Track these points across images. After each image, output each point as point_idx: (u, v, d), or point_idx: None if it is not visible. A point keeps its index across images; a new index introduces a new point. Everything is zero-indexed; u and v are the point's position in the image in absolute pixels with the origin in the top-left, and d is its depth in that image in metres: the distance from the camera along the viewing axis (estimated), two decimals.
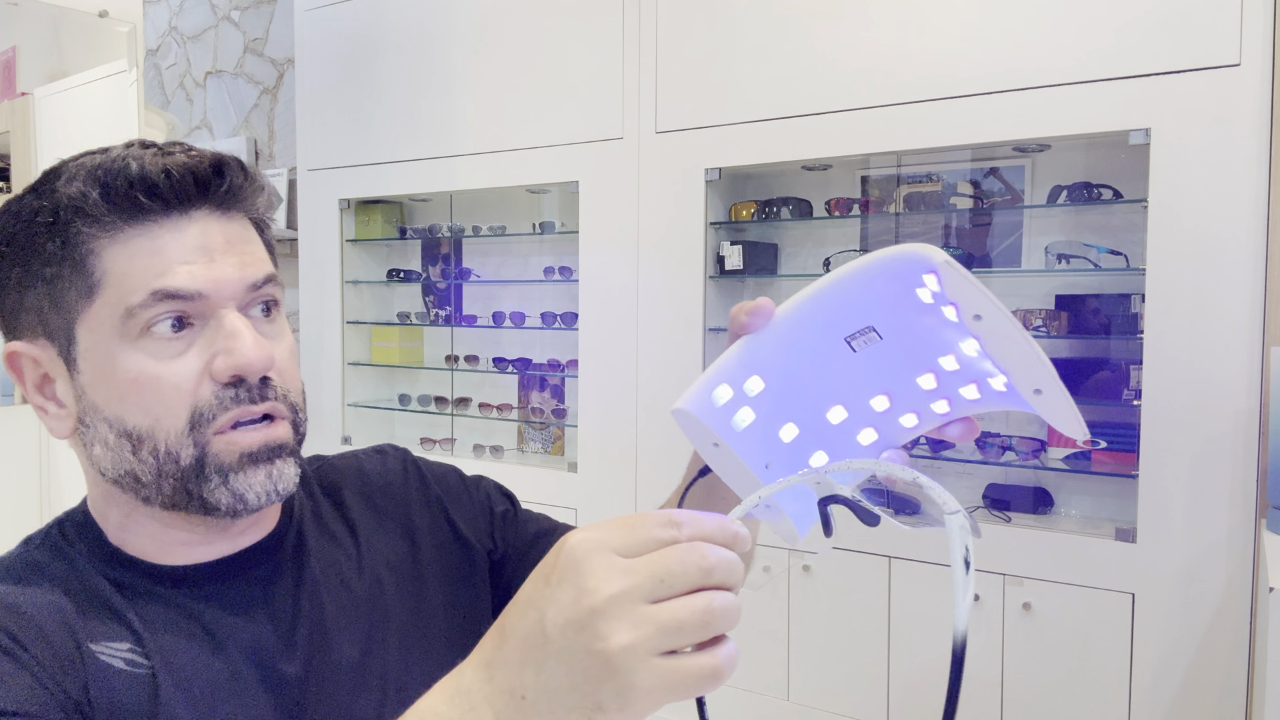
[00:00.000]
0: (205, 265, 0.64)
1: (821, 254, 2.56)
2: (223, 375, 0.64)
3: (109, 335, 0.63)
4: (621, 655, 0.41)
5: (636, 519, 0.44)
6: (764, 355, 0.58)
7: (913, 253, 0.55)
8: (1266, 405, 1.81)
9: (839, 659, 2.31)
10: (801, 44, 2.28)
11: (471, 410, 3.09)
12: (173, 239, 0.64)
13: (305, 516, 0.77)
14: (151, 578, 0.68)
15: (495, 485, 0.89)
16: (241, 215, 0.69)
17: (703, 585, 0.42)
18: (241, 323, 0.64)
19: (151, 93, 4.14)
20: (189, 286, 0.63)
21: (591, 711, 0.42)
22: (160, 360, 0.63)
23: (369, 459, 0.86)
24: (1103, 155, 2.20)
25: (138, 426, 0.64)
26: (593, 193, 2.63)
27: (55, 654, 0.61)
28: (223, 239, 0.66)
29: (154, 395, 0.63)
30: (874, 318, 0.57)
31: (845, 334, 0.58)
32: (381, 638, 0.75)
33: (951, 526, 0.46)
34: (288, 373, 0.69)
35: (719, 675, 0.42)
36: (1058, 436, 2.25)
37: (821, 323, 0.58)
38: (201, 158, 0.65)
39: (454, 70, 2.86)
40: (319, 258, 3.23)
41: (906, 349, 0.58)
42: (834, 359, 0.59)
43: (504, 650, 0.45)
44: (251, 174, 0.69)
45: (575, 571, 0.43)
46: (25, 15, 2.30)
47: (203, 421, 0.64)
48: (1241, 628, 1.86)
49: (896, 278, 0.56)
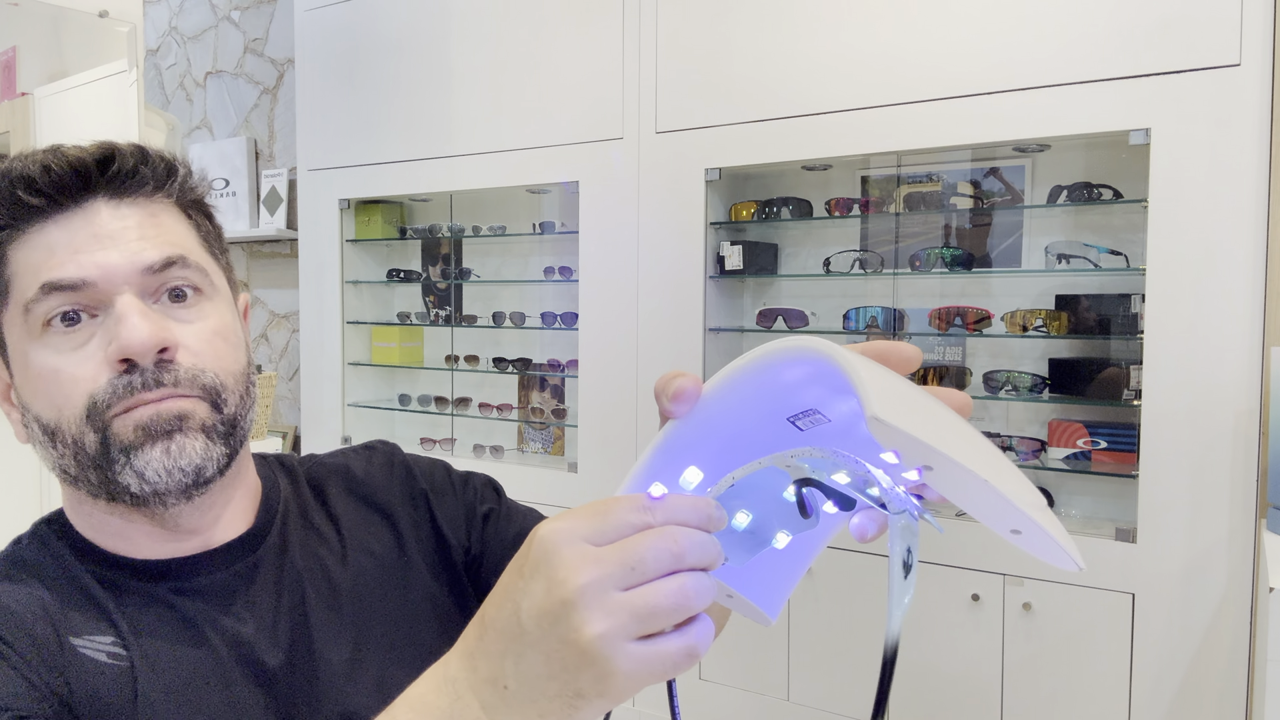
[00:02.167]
0: (93, 252, 0.64)
1: (821, 254, 2.56)
2: (112, 360, 0.63)
3: (21, 335, 0.65)
4: (596, 644, 0.41)
5: (608, 505, 0.45)
6: (697, 442, 0.51)
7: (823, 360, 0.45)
8: (1266, 405, 1.81)
9: (839, 659, 2.31)
10: (801, 44, 2.28)
11: (471, 410, 3.09)
12: (61, 232, 0.64)
13: (289, 511, 0.78)
14: (132, 572, 0.68)
15: (484, 481, 0.89)
16: (155, 201, 0.68)
17: (675, 569, 0.43)
18: (131, 307, 0.63)
19: (151, 93, 4.14)
20: (74, 275, 0.63)
21: (572, 698, 0.43)
22: (61, 353, 0.64)
23: (356, 455, 0.87)
24: (1103, 155, 2.20)
25: (49, 420, 0.65)
26: (593, 193, 2.63)
27: (39, 649, 0.61)
28: (116, 225, 0.65)
29: (55, 388, 0.64)
30: (813, 402, 0.49)
31: (787, 415, 0.50)
32: (367, 629, 0.75)
33: (894, 527, 0.44)
34: (204, 353, 0.67)
35: (694, 655, 0.43)
36: (1058, 436, 2.25)
37: (754, 404, 0.49)
38: (91, 150, 0.65)
39: (454, 70, 2.86)
40: (319, 258, 3.23)
41: (860, 431, 0.49)
42: (780, 440, 0.50)
43: (484, 641, 0.46)
44: (154, 158, 0.68)
45: (547, 562, 0.43)
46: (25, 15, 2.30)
47: (98, 409, 0.63)
48: (1241, 628, 1.86)
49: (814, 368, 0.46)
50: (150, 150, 0.68)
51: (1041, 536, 0.44)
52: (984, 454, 0.44)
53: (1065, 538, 0.44)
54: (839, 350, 0.44)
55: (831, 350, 0.44)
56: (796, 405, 0.49)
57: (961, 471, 0.42)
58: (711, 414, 0.50)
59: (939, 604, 2.17)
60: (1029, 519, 0.43)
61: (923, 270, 2.34)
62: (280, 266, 3.80)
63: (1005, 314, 2.25)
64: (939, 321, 2.35)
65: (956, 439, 0.43)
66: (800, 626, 2.37)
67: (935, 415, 0.45)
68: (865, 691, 2.28)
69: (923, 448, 0.41)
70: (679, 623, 0.43)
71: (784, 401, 0.49)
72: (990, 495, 0.43)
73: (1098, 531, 2.07)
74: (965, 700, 2.16)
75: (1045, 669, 2.06)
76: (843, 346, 0.45)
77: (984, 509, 0.45)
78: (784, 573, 0.53)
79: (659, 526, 0.43)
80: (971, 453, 0.43)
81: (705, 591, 0.43)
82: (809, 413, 0.49)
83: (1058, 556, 0.45)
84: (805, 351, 0.45)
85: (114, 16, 2.32)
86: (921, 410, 0.44)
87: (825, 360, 0.44)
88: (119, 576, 0.68)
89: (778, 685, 2.41)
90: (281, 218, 3.61)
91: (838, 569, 2.30)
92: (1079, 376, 2.20)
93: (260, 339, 3.90)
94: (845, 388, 0.43)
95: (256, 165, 3.78)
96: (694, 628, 0.43)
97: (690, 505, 0.45)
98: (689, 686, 2.53)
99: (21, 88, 2.32)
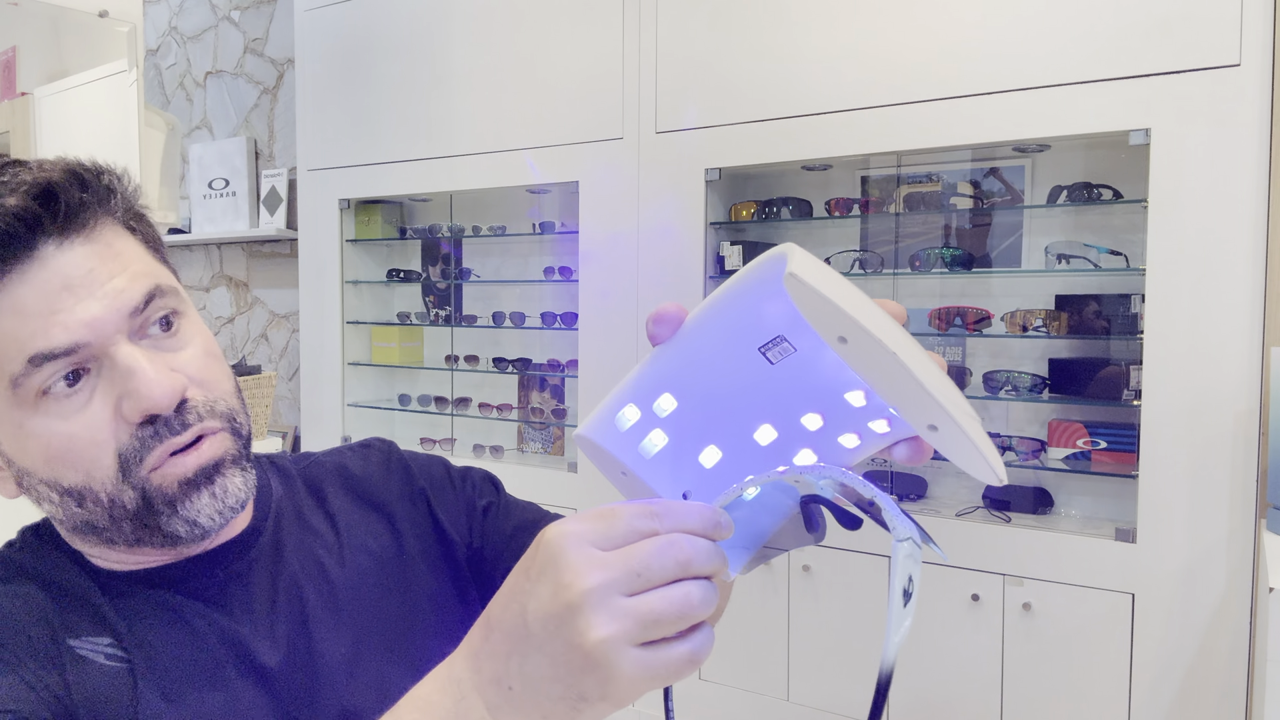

········

▶ _What is needed_: Set down every entry above without alteration, but print no images.

▶ _Exercise answer_:
Track these points across images. After each image, output each point as point_idx: (u, v, d), or point_idx: None if it is not visible. A point keeps its index across images; a new index introduces a new point. Everything is zero-indexed; u and v are the point's position in the image in absolute pixels with the origin in the top-left, and d is its depth in that image in metres: the distance from the camera along the viewing axis (estimated), two decimals.
[00:00.000]
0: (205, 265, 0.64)
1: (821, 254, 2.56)
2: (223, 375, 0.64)
3: (109, 335, 0.63)
4: (621, 655, 0.41)
5: (636, 519, 0.44)
6: (764, 355, 0.58)
7: (913, 253, 0.55)
8: (1266, 405, 1.81)
9: (839, 659, 2.31)
10: (801, 44, 2.28)
11: (471, 410, 3.09)
12: (173, 239, 0.64)
13: (305, 516, 0.77)
14: (151, 578, 0.68)
15: (495, 485, 0.89)
16: (241, 215, 0.69)
17: (703, 585, 0.42)
18: (241, 323, 0.64)
19: (151, 93, 4.14)
20: (189, 286, 0.63)
21: (591, 711, 0.42)
22: (160, 360, 0.63)
23: (369, 459, 0.86)
24: (1103, 155, 2.20)
25: (138, 426, 0.64)
26: (593, 193, 2.63)
27: (55, 654, 0.61)
28: (223, 239, 0.66)
29: (154, 395, 0.63)
30: (874, 318, 0.57)
31: (845, 334, 0.58)
32: (381, 638, 0.75)
33: (951, 526, 0.46)
34: (288, 373, 0.69)
35: (719, 675, 0.42)
36: (1058, 436, 2.25)
37: (821, 323, 0.58)
38: (201, 158, 0.65)
39: (454, 70, 2.86)
40: (319, 258, 3.23)
41: (906, 349, 0.58)
42: (834, 359, 0.59)
43: (504, 650, 0.45)
44: (251, 174, 0.69)
45: (575, 571, 0.43)
46: (25, 15, 2.30)
47: (203, 421, 0.64)
48: (1241, 628, 1.86)
49: (896, 278, 0.56)
[00:02.167]
0: (93, 252, 0.64)
1: (821, 254, 2.56)
2: (112, 360, 0.63)
3: (21, 335, 0.65)
4: (596, 644, 0.41)
5: (608, 505, 0.45)
6: (697, 442, 0.51)
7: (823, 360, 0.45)
8: (1266, 405, 1.81)
9: (839, 659, 2.31)
10: (801, 44, 2.28)
11: (471, 410, 3.09)
12: (61, 232, 0.64)
13: (289, 511, 0.78)
14: (132, 572, 0.68)
15: (484, 481, 0.89)
16: (155, 201, 0.68)
17: (675, 569, 0.43)
18: (131, 307, 0.63)
19: (151, 93, 4.14)
20: (74, 275, 0.63)
21: (572, 698, 0.43)
22: (61, 353, 0.64)
23: (356, 455, 0.87)
24: (1103, 155, 2.20)
25: (49, 420, 0.65)
26: (593, 193, 2.63)
27: (39, 649, 0.61)
28: (116, 225, 0.65)
29: (55, 388, 0.64)
30: (813, 402, 0.49)
31: (787, 415, 0.50)
32: (367, 629, 0.75)
33: (894, 527, 0.44)
34: (204, 353, 0.67)
35: (694, 655, 0.43)
36: (1058, 436, 2.25)
37: (754, 404, 0.49)
38: (91, 150, 0.65)
39: (454, 70, 2.86)
40: (319, 258, 3.23)
41: (860, 431, 0.49)
42: (780, 440, 0.50)
43: (484, 641, 0.46)
44: (154, 158, 0.68)
45: (547, 562, 0.43)
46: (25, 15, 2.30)
47: (98, 409, 0.63)
48: (1241, 628, 1.86)
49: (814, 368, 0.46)
50: (150, 150, 0.68)
51: (1041, 536, 0.44)
52: (984, 454, 0.44)
53: (1065, 538, 0.44)
54: (839, 350, 0.44)
55: (831, 350, 0.44)
56: (796, 405, 0.49)
57: (961, 471, 0.42)
58: (711, 414, 0.50)
59: (939, 604, 2.17)
60: (1029, 519, 0.43)
61: (923, 270, 2.34)
62: (280, 266, 3.80)
63: (1005, 314, 2.25)
64: (939, 321, 2.35)
65: (956, 439, 0.43)
66: (800, 626, 2.37)
67: (935, 415, 0.45)
68: (865, 691, 2.28)
69: (923, 448, 0.41)
70: (679, 623, 0.43)
71: (784, 401, 0.49)
72: (990, 495, 0.43)
73: (1098, 531, 2.07)
74: (965, 700, 2.16)
75: (1045, 669, 2.06)
76: (843, 346, 0.45)
77: (984, 509, 0.45)
78: (784, 573, 0.53)
79: (659, 526, 0.43)
80: (971, 453, 0.43)
81: (705, 591, 0.43)
82: (809, 413, 0.49)
83: (1058, 556, 0.45)
84: (805, 351, 0.45)
85: (114, 16, 2.32)
86: (921, 410, 0.44)
87: (825, 360, 0.44)
88: (119, 576, 0.68)
89: (778, 685, 2.41)
90: (281, 218, 3.61)
91: (838, 569, 2.30)
92: (1079, 376, 2.20)
93: (260, 339, 3.90)
94: (845, 388, 0.43)
95: (256, 165, 3.78)
96: (694, 628, 0.43)
97: (690, 505, 0.45)
98: (689, 686, 2.53)
99: (21, 88, 2.32)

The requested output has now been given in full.